Um acordo que se arrastava havia anos finalmente foi fechado com os Estados, depois de incluído em uma proposta de emenda constitucional um teto de gastos que começou a ser discutido no Congresso. O acordo já está contemplado na meta fiscal aprovada anteriormente.

A Câmara aprovou medida provisória que abre ao capital estrangeiro o controle de empresas aéreas. Como parte dessa nova política, o governo enviou ao Congresso um tratado de céus abertos com os Estados Unidos que mofava na antiga Casa Civil.

O Senado aprovou regra rigorosa para a indicação de dirigentes de empresas estatais, e foi agendada para agosto a primeira privatização da era Temer – a da distribuidora goiana de energia Celg.

O Ministério da Indústria e Comércio anunciou que pedirá ingresso nas negociações do Acordo Internacional de Comércio de Serviços (Tisa, na sigla em inglês), que envolve 23 países, entre eles Estados Unidos, México e Canadá, além dos integrantes da União Europeia. A medida representa um extraordinário avanço para a abertura econômica do Brasil.

Às realizações nos campos econômico e fiscal somam-se avanços no campo internacional. Temer foi convidado pelo primeiro-ministro da Índia para a reunião do Brics em outubro, um reconhecimento explícito de sua legitimidade como presidente da República.

No campo midiático, uma série de entrevistas dadas por Temer repercutiu positivamente e contribuiu para consolidar sua imagem.

Na quinta-feira, 23, em um gesto inédito na diplomacia brasileira, Temer recebeu mais de 50 embaixadores de países predominantemente muçulmanos com um jantar no Palácio do Jaburu para comemorar o encerramento do ramadã.

No evento, o embaixador da Palestina, decano dos embaixadores de países árabes em Brasília, destacou a solidez das instituições brasileiras e a condução do processo político. A presença de expressivo número de diplomatas no jantar foi mais uma chancela internacional ao governo Temer.

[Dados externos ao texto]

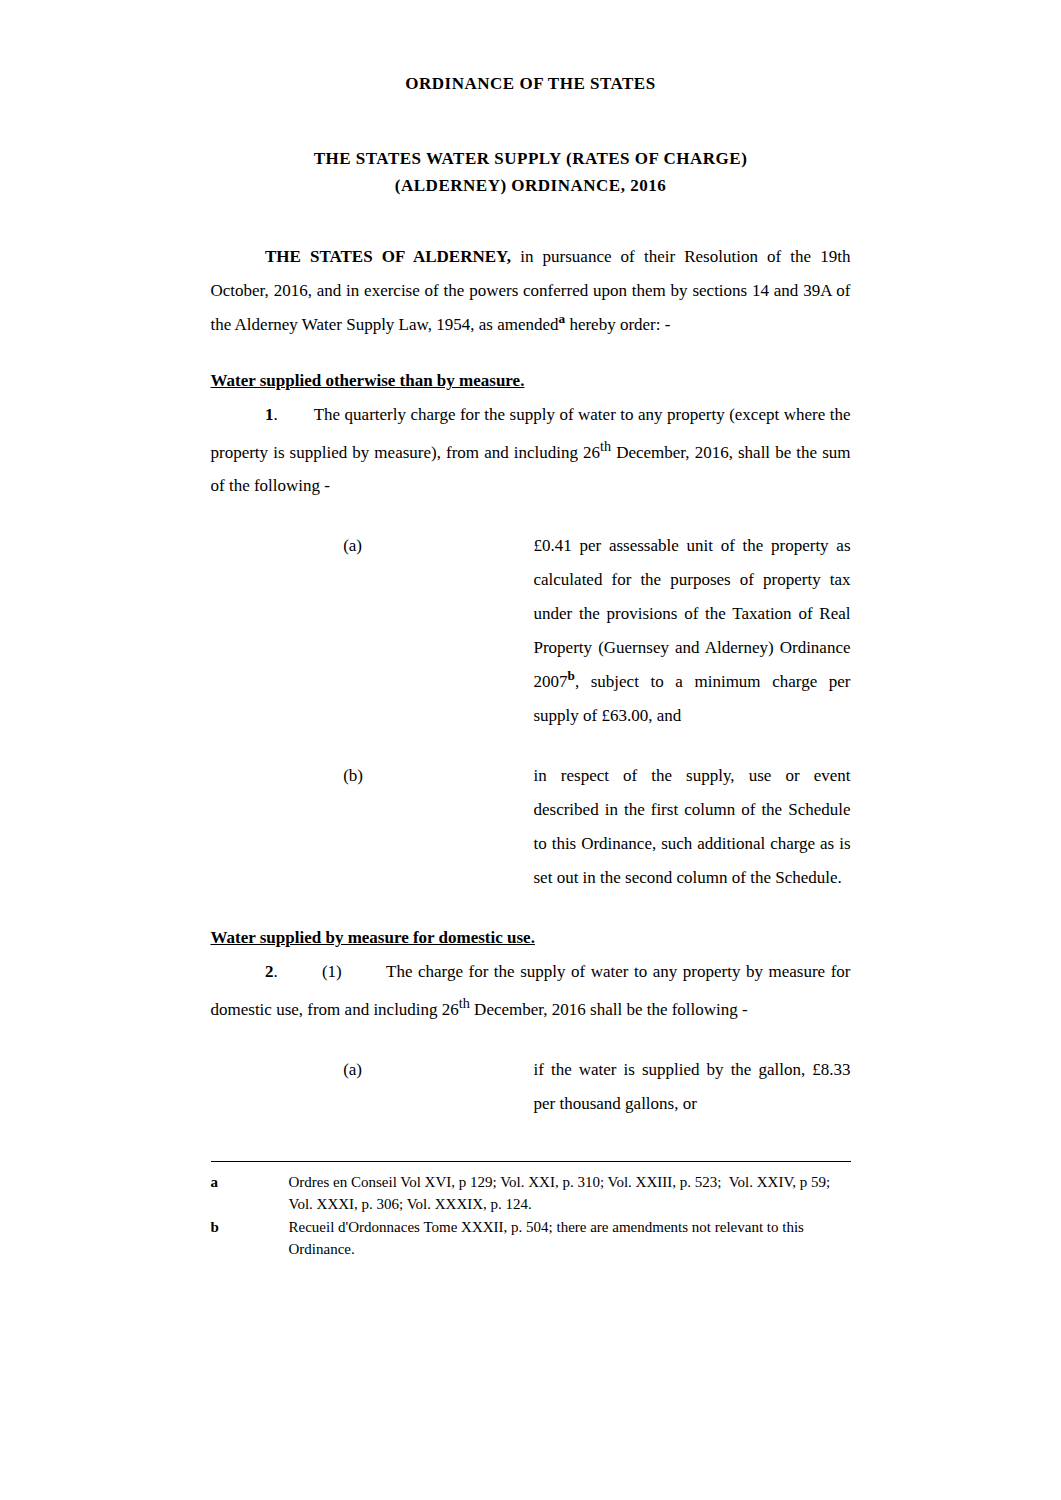ORDINANCE OF THE STATES
THE STATES WATER SUPPLY (RATES OF CHARGE)
(ALDERNEY) ORDINANCE, 2016
THE STATES OF ALDERNEY, in pursuance of their Resolution of the 19th October, 2016, and in exercise of the powers conferred upon them by sections 14 and 39A of the Alderney Water Supply Law, 1954, as amendeda hereby order: -
Water supplied otherwise than by measure.
1. The quarterly charge for the supply of water to any property (except where the property is supplied by measure), from and including 26th December, 2016, shall be the sum of the following -
(a)£0.41 per assessable unit of the property as calculated for the purposes of property tax under the provisions of the Taxation of Real Property (Guernsey and Alderney) Ordinance 2007b, subject to a minimum charge per supply of £63.00, and
(b) in respect of the supply, use or event described in the first column of the Schedule to this Ordinance, such additional charge as is set out in the second column of the Schedule.
Water supplied by measure for domestic use.
2. (1) The charge for the supply of water to any property by measure for domestic use, from and including 26th December, 2016 shall be the following -
(a) if the water is supplied by the gallon, £8.33 per thousand gallons, or
a Ordres en Conseil Vol XVI, p 129; Vol. XXI, p. 310; Vol. XXIII, p. 523; Vol. XXIV, p 59; Vol. XXXI, p. 306; Vol. XXXIX, p. 124.
b Recueil d'Ordonnaces Tome XXXII, p. 504; there are amendments not relevant to this Ordinance.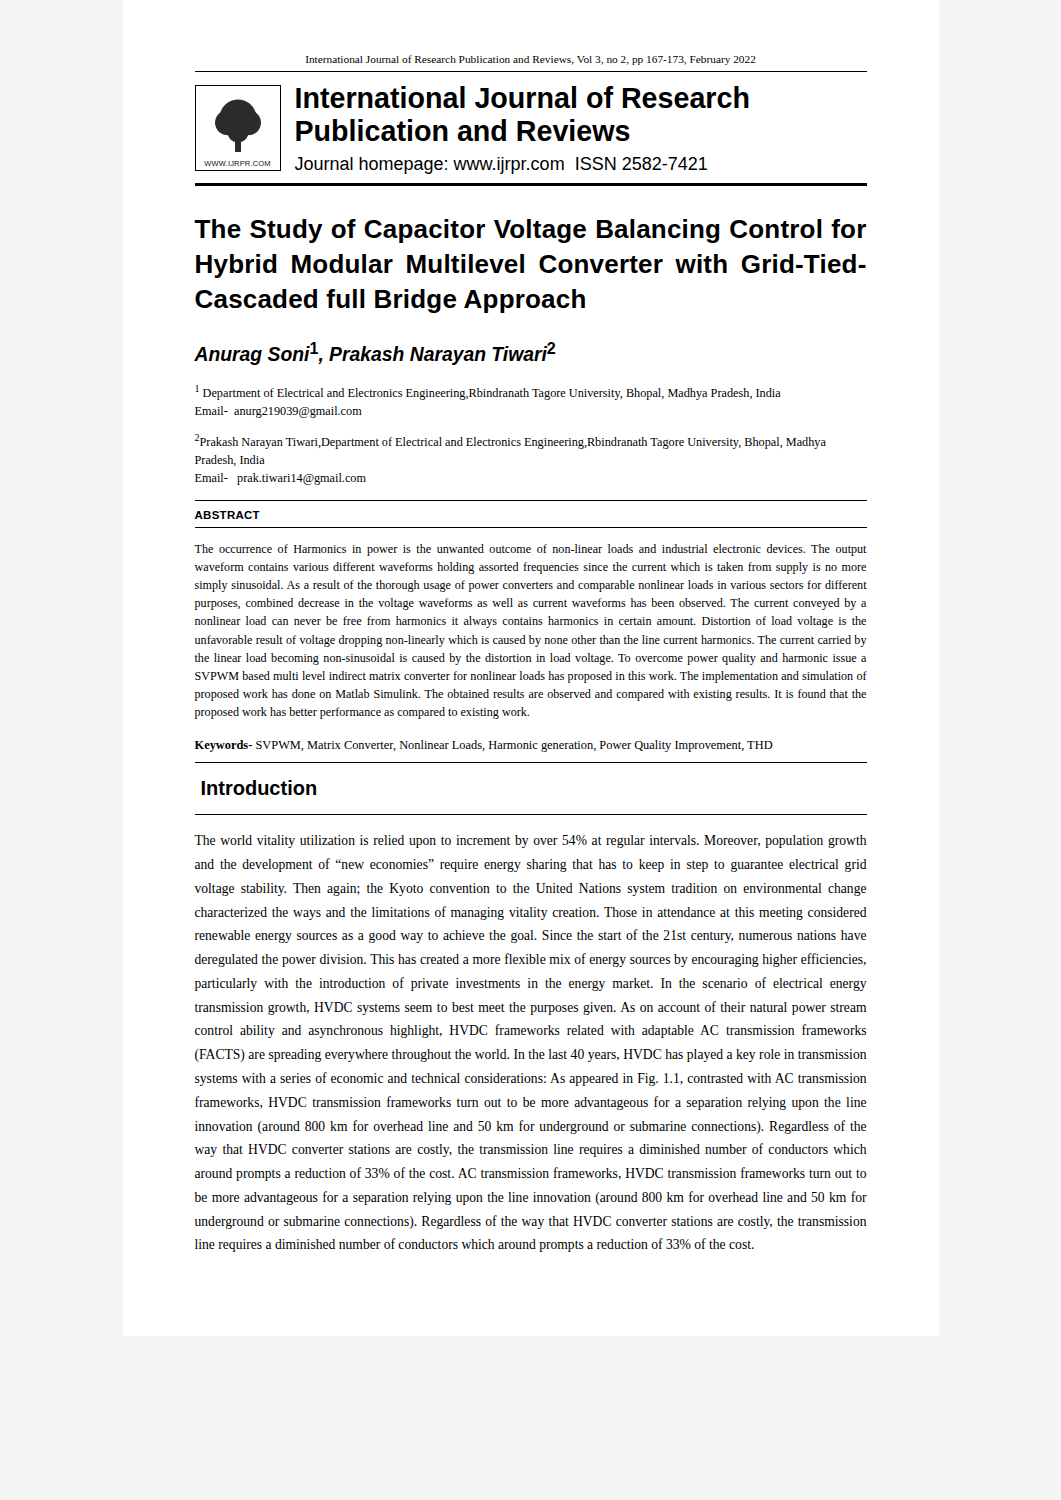International Journal of Research Publication and Reviews, Vol 3, no 2, pp 167-173, February 2022
WWW.IJRPR.COM
International Journal of Research Publication and Reviews
Journal homepage: www.ijrpr.com ISSN 2582-7421
The Study of Capacitor Voltage Balancing Control for Hybrid Modular Multilevel Converter with Grid-Tied-Cascaded full Bridge Approach
Anurag Soni1, Prakash Narayan Tiwari2
1 Department of Electrical and Electronics Engineering,Rbindranath Tagore University, Bhopal, Madhya Pradesh, India
Email- anurg219039@gmail.com
2Prakash Narayan Tiwari,Department of Electrical and Electronics Engineering,Rbindranath Tagore University, Bhopal, Madhya Pradesh, India
Email- prak.tiwari14@gmail.com
ABSTRACT
The occurrence of Harmonics in power is the unwanted outcome of non-linear loads and industrial electronic devices. The output waveform contains various different waveforms holding assorted frequencies since the current which is taken from supply is no more simply sinusoidal. As a result of the thorough usage of power converters and comparable nonlinear loads in various sectors for different purposes, combined decrease in the voltage waveforms as well as current waveforms has been observed. The current conveyed by a nonlinear load can never be free from harmonics it always contains harmonics in certain amount. Distortion of load voltage is the unfavorable result of voltage dropping non-linearly which is caused by none other than the line current harmonics. The current carried by the linear load becoming non-sinusoidal is caused by the distortion in load voltage. To overcome power quality and harmonic issue a SVPWM based multi level indirect matrix converter for nonlinear loads has proposed in this work. The implementation and simulation of proposed work has done on Matlab Simulink. The obtained results are observed and compared with existing results. It is found that the proposed work has better performance as compared to existing work.
Keywords- SVPWM, Matrix Converter, Nonlinear Loads, Harmonic generation, Power Quality Improvement, THD
Introduction
The world vitality utilization is relied upon to increment by over 54% at regular intervals. Moreover, population growth and the development of “new economies” require energy sharing that has to keep in step to guarantee electrical grid voltage stability. Then again; the Kyoto convention to the United Nations system tradition on environmental change characterized the ways and the limitations of managing vitality creation. Those in attendance at this meeting considered renewable energy sources as a good way to achieve the goal. Since the start of the 21st century, numerous nations have deregulated the power division. This has created a more flexible mix of energy sources by encouraging higher efficiencies, particularly with the introduction of private investments in the energy market. In the scenario of electrical energy transmission growth, HVDC systems seem to best meet the purposes given. As on account of their natural power stream control ability and asynchronous highlight, HVDC frameworks related with adaptable AC transmission frameworks (FACTS) are spreading everywhere throughout the world. In the last 40 years, HVDC has played a key role in transmission systems with a series of economic and technical considerations: As appeared in Fig. 1.1, contrasted with AC transmission frameworks, HVDC transmission frameworks turn out to be more advantageous for a separation relying upon the line innovation (around 800 km for overhead line and 50 km for underground or submarine connections). Regardless of the way that HVDC converter stations are costly, the transmission line requires a diminished number of conductors which around prompts a reduction of 33% of the cost. AC transmission frameworks, HVDC transmission frameworks turn out to be more advantageous for a separation relying upon the line innovation (around 800 km for overhead line and 50 km for underground or submarine connections). Regardless of the way that HVDC converter stations are costly, the transmission line requires a diminished number of conductors which around prompts a reduction of 33% of the cost.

Na área do combate à corrupção, a operação Custo Brasil atingiu em cheio o PT, envolvido em mais um escândalo que, desta vez, alcançou uma das mais importantes defensoras da presidente afastada Dilma Rousseff no Senado, Gleisi Hoffmann, mulher do ex-ministro Paulo Bernardo, preso na quinta-feira.

Como nem tudo é perfeito, o PMDB continua pressionado por novas delações que virão a público em breve, o que indica que o Brasil continuará respirando um clima paradoxal, ao misturar avanços na agenda econômica e incertezas no campo político.

Uma coisa é certa: as instituições estão funcionando, e o novo governo não está paralisado pela crise política. Ganha terreno nos campos fiscal e econômico, o que até há bem pouco tempo parecia tarefa impossível.

No momento em que escrevo, o governo começava a definir a nova meta fiscal de 2017, o que se concluirá até o fim desta semana. O projeto da Lei de Diretrizes Orçamentárias (LDO), encaminhado em abril pela presidente afastada Dilma Rousseff, fixava em zero o esforço fiscal do governo central (Tesouro Nacional, Previdência Social e Banco Central) para o próximo ano. Mas previa que a equipe econômica pudesse abater o equivalente a R$ 65 bilhões, ou 0,96% do PIB, desse resultado por frustração de receitas (R$ 42 bilhões) e preservação de gastos essenciais (R$ 23 bilhões). Agora, estima-se que o déficit possa chegar a R$ 140 bilhões.


¹Murillo de Aragão: Advogado, mestre em Ciência Política e Doutor em Sociologia pela UnB. Autor de dezenas de artigos e estudos políticos, entre eles o livro “Reforma Política: o Debate Inadiável”. Escreve nos jornais O Estado de S. Paulo, O Globo e Correio Braziliense. Membro do CDES, da Presidência da República.